What you are asked to do:
Update the material from its start through the line containing "ଶ୍ରେଷ୍ଠରାଜାରୂପେଣ", inclusive, by replacing "Transcribe" with "Copy" and leaving everything else unchanged.

[Part of a data file]
· · · · · · ·
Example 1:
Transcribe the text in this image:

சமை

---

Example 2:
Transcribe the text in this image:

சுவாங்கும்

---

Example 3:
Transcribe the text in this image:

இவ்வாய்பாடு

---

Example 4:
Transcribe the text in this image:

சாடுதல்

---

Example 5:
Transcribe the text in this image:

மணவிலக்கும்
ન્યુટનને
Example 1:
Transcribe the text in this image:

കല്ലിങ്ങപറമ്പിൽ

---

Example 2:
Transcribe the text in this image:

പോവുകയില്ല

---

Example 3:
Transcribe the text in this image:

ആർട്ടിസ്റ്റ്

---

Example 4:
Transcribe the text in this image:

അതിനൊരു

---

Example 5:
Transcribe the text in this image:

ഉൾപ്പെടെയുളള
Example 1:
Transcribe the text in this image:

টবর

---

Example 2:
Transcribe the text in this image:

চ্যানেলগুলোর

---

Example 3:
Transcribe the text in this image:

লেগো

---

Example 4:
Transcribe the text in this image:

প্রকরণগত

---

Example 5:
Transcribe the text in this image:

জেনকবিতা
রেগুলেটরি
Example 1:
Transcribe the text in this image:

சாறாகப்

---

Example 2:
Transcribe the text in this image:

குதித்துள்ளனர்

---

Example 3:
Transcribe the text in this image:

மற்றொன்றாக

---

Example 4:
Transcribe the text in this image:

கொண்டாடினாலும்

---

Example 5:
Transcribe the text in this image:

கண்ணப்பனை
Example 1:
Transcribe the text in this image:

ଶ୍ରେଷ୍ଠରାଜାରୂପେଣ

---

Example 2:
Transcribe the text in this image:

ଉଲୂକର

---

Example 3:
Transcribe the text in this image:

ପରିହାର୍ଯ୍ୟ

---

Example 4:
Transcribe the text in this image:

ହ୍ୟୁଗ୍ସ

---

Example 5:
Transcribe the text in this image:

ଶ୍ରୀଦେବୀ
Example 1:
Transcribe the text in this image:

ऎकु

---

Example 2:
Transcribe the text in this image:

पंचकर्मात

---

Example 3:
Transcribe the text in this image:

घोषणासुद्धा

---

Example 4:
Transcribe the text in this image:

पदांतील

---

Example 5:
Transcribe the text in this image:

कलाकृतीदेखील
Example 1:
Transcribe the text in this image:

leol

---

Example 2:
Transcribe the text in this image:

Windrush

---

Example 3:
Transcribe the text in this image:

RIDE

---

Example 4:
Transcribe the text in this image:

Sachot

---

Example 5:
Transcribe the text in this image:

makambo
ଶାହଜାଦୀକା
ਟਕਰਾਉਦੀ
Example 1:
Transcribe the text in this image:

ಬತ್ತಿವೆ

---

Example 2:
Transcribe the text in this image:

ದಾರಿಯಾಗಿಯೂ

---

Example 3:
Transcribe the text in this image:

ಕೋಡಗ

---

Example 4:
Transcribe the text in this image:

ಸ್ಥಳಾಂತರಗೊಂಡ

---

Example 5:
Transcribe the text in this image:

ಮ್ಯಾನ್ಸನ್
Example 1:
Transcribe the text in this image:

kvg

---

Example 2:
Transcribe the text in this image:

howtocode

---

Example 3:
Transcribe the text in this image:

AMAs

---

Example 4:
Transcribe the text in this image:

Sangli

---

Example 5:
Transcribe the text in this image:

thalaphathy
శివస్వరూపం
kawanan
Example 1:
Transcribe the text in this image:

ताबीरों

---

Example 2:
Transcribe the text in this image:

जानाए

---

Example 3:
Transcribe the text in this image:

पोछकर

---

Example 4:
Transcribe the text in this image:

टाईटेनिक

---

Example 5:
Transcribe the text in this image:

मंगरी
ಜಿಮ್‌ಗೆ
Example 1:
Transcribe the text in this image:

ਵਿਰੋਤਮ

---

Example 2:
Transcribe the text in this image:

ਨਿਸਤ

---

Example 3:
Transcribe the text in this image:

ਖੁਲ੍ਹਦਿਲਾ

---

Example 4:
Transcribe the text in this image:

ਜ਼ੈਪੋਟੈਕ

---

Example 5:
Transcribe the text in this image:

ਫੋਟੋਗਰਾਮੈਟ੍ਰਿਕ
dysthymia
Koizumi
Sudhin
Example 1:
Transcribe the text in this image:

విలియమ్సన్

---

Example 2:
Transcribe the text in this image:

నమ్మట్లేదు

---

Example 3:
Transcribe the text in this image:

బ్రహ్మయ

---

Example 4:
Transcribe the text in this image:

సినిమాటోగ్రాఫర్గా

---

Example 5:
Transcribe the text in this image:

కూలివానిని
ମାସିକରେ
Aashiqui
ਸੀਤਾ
· · · · · · ·
Written reply:
Example 1:
Copy the text in this image:

சமை

---

Example 2:
Copy the text in this image:

சுவாங்கும்

---

Example 3:
Copy the text in this image:

இவ்வாய்பாடு

---

Example 4:
Copy the text in this image:

சாடுதல்

---

Example 5:
Copy the text in this image:

மணவிலக்கும்
ન્યુટનને
Example 1:
Copy the text in this image:

കല്ലിങ്ങപറമ്പിൽ

---

Example 2:
Copy the text in this image:

പോവുകയില്ല

---

Example 3:
Copy the text in this image:

ആർട്ടിസ്റ്റ്

---

Example 4:
Copy the text in this image:

അതിനൊരു

---

Example 5:
Copy the text in this image:

ഉൾപ്പെടെയുളള
Example 1:
Copy the text in this image:

টবর

---

Example 2:
Copy the text in this image:

চ্যানেলগুলোর

---

Example 3:
Copy the text in this image:

লেগো

---

Example 4:
Copy the text in this image:

প্রকরণগত

---

Example 5:
Copy the text in this image:

জেনকবিতা
রেগুলেটরি
Example 1:
Copy the text in this image:

சாறாகப்

---

Example 2:
Copy the text in this image:

குதித்துள்ளனர்

---

Example 3:
Copy the text in this image:

மற்றொன்றாக

---

Example 4:
Copy the text in this image:

கொண்டாடினாலும்

---

Example 5:
Copy the text in this image:

கண்ணப்பனை
Example 1:
Copy the text in this image:

ଶ୍ରେଷ୍ଠରାଜାରୂପେଣ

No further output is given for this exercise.